▶ [RECORDS FOR PROCESSING]:
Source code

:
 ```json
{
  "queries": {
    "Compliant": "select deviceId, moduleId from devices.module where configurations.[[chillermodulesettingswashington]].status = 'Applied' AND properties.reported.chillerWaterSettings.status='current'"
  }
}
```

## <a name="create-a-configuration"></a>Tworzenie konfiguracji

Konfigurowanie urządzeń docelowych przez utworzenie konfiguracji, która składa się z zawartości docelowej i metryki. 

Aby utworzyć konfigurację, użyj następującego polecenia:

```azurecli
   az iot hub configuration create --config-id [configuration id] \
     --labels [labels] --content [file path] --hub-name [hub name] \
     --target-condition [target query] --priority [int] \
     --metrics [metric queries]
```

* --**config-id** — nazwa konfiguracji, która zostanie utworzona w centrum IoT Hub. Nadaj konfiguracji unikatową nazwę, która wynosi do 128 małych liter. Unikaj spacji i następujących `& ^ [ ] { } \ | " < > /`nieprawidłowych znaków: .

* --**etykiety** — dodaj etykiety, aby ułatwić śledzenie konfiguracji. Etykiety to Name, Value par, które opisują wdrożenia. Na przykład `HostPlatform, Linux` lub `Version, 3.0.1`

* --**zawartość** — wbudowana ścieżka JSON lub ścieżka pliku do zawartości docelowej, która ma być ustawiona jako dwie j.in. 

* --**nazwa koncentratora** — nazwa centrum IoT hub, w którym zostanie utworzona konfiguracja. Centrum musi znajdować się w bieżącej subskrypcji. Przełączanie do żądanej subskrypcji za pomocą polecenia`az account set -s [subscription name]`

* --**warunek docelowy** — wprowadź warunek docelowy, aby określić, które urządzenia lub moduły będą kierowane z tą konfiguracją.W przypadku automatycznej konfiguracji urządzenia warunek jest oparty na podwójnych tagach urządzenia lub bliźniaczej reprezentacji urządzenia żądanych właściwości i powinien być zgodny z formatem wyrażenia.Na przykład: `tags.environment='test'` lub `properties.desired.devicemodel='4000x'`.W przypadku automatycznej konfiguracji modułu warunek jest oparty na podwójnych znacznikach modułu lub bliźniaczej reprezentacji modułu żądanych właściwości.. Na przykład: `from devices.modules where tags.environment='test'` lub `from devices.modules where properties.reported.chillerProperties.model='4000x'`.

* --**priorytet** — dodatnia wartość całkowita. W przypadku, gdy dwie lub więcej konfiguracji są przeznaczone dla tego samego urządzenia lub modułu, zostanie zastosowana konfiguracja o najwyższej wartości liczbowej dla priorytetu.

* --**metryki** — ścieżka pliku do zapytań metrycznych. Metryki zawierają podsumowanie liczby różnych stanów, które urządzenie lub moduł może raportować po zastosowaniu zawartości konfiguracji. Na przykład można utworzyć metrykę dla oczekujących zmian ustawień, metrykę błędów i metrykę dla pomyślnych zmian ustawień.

▶ [EXERCISE]:
Count how many lines of the data include the word "create". Your reply should be that number alone.

▶ [TASK SOLUTION]:
2